Baraja had launched its LiDAR systems in July last year, which uses prism like optics to create powerful eyes for self-driving vehicles. The current funding will help the company to scale production, hire better talent and kick-start its mission to safer autonomous driving.
With this round of funding, Sequoia China partner Steven Li has joined the team of board of directors of Baraja, confirmed the company in a statement to press.
New entrant in autonomous vehicle market
Baraja, which was founded by two former telecom engineers Federico Collarte and Cibby Pulikkaseril, who previously worked in the optical instrumentation group at Finisar Australia, is the new player in the burgeoning industry of self-driving vehicles. The Australian developer is one of the few LiDAR makers that have got the backing of stellar investors in the market.

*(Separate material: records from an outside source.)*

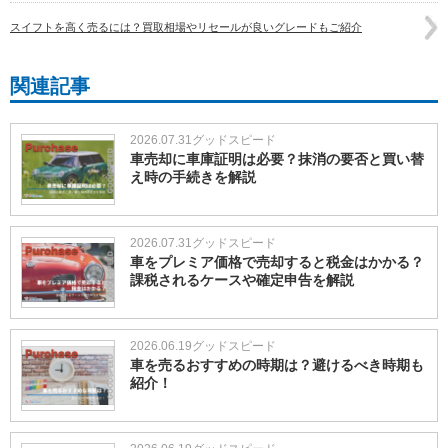
スイフトを高く売るには？買取相場やリセールが良いグレードもご紹介
関連記事
2026.07.31
グッドスピード
車売却に車庫証明は必要？抹消の要否と買い替
え時の手続きを解説
2026.07.31
グッドスピード
車をプレミア価格で売却すると税金はかかる？
課税されるケースや確定申告を解説
2026.06.19
グッドスピード
車を売るおすすめの時期は？避けるべき時期も
紹介！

Spectrum-Scan represents an entirely new category of LiDAR, pairing a wavelength-tunable laser with prism-like optics. “This innovation addresses the scalability, reliability and performance issues that have challenged automakers, rideshares and tech behemoths as they race toward a fully-autonomous future,” says Baraja’s chief executive officer Collarte in a release.
“Our experience in the optical telecommunications field, in particular the knowledge gained from years of product development for high-reliability use-cases, inspired us to solve some of the biggest problems facing the current state of LiDAR,” he adds.
Asia and North America – major focus
The startup has recently got ISO 9001 certification on its LiDAR technology, which differentiates its quality standards from the other players in the market.
Through LiDAR technology, the company claims to produce a highly accurate picture of the distance and reflectivity of surrounding objects, with the laser able to be automatically "tuned" to change resolution and focal points as required.
The company opened its San Francisco in Q1 2018, and the Shanghai office is set to open in three weeks. The major focus of the startup in terms of expansion will be on Asia and North America.
After receiving series A funding, the startup will ramp up its manufacturing operations in both the continents with its new offices by roping in industry experts.